Histograms of the means derived from the fitted beta distributions for the sample correlation coefficients of the voxel pairs between two ROIs at time points, 10, 50, and 100, from different subject groups. (a) Across 48 healthy control subjects between Thalamus ROI 8 and ROI 9. (b) Across 49 schizophrenia subjects between Basal Ganglia ROI 38 and ROI 39. (c) Across 41 ADHD subjects between Cerebellum ROI 19 and ROI 20.

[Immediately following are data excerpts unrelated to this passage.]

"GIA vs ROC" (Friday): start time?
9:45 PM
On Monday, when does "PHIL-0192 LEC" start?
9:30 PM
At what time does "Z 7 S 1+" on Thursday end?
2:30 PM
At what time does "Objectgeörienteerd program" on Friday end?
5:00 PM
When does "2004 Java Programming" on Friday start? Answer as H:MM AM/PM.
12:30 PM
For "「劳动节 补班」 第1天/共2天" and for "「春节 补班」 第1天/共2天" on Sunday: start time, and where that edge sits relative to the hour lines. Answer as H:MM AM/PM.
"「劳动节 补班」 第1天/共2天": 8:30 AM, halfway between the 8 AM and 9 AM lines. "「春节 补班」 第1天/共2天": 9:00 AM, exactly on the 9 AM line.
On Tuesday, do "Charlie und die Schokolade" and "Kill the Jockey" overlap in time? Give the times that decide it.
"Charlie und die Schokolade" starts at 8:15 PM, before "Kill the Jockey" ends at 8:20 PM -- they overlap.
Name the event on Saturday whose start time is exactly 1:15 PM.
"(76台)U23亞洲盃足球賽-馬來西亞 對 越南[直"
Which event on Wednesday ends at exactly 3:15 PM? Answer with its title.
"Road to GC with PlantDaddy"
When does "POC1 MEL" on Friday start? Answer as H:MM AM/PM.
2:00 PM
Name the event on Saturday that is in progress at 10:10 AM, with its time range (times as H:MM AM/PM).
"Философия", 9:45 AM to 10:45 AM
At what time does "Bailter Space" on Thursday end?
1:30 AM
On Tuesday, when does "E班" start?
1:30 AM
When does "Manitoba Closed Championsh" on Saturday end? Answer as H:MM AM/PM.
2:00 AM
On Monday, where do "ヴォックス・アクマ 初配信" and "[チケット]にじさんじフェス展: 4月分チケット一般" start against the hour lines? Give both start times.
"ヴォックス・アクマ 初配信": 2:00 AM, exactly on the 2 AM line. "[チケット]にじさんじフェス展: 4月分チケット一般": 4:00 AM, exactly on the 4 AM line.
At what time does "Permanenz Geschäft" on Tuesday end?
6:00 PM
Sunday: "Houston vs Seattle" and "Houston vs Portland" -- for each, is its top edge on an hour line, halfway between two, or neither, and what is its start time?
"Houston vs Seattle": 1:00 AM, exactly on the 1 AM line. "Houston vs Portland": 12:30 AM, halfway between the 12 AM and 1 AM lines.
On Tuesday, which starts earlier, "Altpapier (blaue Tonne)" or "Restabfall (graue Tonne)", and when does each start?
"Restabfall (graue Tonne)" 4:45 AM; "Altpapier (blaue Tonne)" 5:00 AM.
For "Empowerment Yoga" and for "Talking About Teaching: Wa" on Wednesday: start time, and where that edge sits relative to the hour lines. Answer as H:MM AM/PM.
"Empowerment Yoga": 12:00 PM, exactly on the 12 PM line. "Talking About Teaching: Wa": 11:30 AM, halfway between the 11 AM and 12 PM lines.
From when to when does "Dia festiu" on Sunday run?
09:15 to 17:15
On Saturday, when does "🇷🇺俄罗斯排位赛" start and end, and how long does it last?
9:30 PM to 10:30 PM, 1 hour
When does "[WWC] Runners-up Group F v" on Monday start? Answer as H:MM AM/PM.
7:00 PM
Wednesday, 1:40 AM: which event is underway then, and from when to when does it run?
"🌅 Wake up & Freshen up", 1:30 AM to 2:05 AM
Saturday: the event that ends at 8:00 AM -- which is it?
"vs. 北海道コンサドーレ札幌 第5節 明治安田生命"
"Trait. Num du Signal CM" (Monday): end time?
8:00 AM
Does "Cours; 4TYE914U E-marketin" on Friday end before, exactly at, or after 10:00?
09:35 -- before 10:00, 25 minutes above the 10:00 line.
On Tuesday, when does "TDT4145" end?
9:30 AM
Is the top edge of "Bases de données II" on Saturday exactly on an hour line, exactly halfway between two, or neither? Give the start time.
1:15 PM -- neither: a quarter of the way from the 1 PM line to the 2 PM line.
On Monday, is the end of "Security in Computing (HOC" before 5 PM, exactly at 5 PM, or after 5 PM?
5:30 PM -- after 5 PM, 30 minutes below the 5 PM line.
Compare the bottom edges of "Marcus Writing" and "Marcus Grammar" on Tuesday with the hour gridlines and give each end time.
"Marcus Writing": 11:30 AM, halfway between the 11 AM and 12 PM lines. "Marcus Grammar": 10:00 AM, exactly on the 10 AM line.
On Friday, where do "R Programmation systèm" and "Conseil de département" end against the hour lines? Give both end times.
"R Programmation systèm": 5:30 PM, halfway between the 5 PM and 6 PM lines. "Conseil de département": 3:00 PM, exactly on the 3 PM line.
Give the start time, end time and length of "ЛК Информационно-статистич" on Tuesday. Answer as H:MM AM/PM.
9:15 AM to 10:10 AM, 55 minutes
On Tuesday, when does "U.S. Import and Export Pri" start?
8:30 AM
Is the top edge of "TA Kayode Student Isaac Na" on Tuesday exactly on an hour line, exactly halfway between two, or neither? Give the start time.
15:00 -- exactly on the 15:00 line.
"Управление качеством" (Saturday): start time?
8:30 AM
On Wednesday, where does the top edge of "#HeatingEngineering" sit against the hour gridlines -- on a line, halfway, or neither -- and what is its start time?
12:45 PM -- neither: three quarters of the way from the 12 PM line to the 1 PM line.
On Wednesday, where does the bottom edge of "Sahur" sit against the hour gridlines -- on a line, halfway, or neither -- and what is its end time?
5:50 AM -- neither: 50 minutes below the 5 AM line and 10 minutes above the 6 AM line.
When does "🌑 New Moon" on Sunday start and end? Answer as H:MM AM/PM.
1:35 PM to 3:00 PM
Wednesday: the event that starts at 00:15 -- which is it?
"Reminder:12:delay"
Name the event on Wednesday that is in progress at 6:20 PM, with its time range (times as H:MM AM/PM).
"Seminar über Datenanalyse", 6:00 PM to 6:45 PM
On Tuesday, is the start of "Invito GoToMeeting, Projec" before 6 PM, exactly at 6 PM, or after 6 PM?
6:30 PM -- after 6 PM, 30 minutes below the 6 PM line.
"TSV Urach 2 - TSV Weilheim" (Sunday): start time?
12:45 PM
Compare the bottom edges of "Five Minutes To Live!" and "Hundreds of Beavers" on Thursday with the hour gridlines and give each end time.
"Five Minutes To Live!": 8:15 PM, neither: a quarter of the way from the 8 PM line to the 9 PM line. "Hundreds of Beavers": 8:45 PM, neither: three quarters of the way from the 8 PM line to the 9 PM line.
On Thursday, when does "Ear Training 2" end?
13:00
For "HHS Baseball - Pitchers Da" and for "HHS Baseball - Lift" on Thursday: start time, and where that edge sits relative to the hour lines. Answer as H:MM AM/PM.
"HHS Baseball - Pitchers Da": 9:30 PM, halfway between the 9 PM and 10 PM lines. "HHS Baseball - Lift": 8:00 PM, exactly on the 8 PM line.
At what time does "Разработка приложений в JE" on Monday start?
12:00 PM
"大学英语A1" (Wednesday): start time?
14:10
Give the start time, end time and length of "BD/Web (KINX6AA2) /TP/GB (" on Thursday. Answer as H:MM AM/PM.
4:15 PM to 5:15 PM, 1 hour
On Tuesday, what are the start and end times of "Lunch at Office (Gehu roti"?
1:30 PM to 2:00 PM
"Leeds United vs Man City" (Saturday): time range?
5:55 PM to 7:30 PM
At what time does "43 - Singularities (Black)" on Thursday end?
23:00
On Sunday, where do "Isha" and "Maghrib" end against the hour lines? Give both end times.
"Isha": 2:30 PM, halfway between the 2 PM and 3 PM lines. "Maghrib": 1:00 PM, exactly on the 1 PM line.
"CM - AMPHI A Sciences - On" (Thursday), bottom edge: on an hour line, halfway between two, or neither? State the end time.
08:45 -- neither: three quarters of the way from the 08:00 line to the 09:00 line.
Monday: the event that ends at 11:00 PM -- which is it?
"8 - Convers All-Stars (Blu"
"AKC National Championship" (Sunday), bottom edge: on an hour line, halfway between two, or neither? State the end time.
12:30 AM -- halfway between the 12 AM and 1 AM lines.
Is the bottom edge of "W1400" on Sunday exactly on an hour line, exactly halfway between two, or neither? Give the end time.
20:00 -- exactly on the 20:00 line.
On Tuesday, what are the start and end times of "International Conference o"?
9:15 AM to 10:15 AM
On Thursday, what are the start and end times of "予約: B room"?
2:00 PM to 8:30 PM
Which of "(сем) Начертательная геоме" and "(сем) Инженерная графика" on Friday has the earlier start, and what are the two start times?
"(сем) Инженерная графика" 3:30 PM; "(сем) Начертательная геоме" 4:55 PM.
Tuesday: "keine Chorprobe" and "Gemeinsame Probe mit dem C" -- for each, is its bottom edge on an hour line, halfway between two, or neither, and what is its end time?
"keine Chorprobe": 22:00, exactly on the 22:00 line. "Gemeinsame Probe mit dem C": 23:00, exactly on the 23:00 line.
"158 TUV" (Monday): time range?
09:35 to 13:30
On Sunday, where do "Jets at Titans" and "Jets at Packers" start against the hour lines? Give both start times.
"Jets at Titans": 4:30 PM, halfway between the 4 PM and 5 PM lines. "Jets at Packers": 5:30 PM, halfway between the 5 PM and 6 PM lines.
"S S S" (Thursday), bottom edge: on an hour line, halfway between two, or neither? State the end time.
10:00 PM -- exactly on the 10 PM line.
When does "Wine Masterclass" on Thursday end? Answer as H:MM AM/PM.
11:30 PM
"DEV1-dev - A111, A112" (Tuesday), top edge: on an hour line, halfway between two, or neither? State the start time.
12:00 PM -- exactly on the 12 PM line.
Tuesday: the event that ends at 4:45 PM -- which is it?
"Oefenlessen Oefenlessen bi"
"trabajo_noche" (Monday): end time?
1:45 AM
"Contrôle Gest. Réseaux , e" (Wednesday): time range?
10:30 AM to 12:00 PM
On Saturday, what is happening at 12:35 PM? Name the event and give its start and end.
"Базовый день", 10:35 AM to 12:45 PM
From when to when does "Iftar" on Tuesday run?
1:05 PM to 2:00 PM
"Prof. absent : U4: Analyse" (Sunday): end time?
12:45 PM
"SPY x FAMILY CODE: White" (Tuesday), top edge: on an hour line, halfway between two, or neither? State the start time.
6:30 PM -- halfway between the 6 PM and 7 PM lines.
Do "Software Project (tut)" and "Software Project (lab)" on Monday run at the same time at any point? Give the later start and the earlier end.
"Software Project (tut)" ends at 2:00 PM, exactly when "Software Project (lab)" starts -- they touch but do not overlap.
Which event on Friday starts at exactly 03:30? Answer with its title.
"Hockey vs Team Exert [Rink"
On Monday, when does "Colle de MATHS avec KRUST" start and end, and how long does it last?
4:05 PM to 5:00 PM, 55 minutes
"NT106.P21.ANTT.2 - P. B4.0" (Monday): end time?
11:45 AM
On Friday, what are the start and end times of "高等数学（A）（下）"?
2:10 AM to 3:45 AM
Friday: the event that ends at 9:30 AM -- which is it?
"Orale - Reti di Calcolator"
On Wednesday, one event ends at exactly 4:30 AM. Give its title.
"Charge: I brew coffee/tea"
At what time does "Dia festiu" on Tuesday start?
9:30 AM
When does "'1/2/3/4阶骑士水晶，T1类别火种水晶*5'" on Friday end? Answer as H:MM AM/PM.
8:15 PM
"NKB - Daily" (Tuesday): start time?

3.9. Distributions of Means of Correlation Coefficients Among Mental Disorders

With a total of 48 HC, 41 ADHD, 48 BP, and 49 SZ subjects in our dataset, we conducted an in‐depth analysis to explore any potential variations in brain functional connectivity patterns across all ROI pairs among these distinct groups of subjects. This analysis involved capturing the dFC patterns of ROI pairs for comparison across different subject groups. Building upon our previous empirical distribution analysis, we aimed to capture the dFC patterns as empirical probability distributions. To achieve this, we decided to aggregate the dFC variations over time into a single dFC pattern for each subject group. To identify the dFC pattern, we calculated the empirical distribution of means derived from the fitted beta distributions across all time points of an ROI pair. In a more detailed explanation, the mean for each time point between an ROI pair was computed for individual subjects. These mean values were then aggregated for all time points across all subjects within a specific group, resulting in the empirical distribution that represented the dFC pattern for that ROI pair in that group. For instance, when computing the empirical distribution of means for HC subjects, we combined all the means obtained from fitted beta distributions across all time points for the entire group of 48 HC subjects for a given ROI pair. Importantly, this dFC pattern effectively captured the variations in the means over time for the entire HC group by consolidating them into an empirical distribution. This summarization of the variations in central tendencies of correlation coefficients across all time points within a subject group into an empirical distribution as a dFC pattern enhanced the effectiveness of comparing dFC patterns between HC subjects and subjects with various mental disorders. To conduct this analysis across 186 subjects, we sampled and used 257 voxel pairs from each ROI pair to capture the dFC patterns. This approach, rather than using the full set of 257 × 257 voxel pairs, made the analysis more computationally feasible. Our tests showed that while the full set provided more samples and produced a smoother representation of the underlying distribution, the reduced set still adequately captured the distribution's properties, such as the mean, meeting the needs of our analysis. Figure 10 illustrates the empirical distributions of means, specifically corresponding to the Cerebellum ROI 40 and Cerebellum ROI 44 pair between the HC and the other groups.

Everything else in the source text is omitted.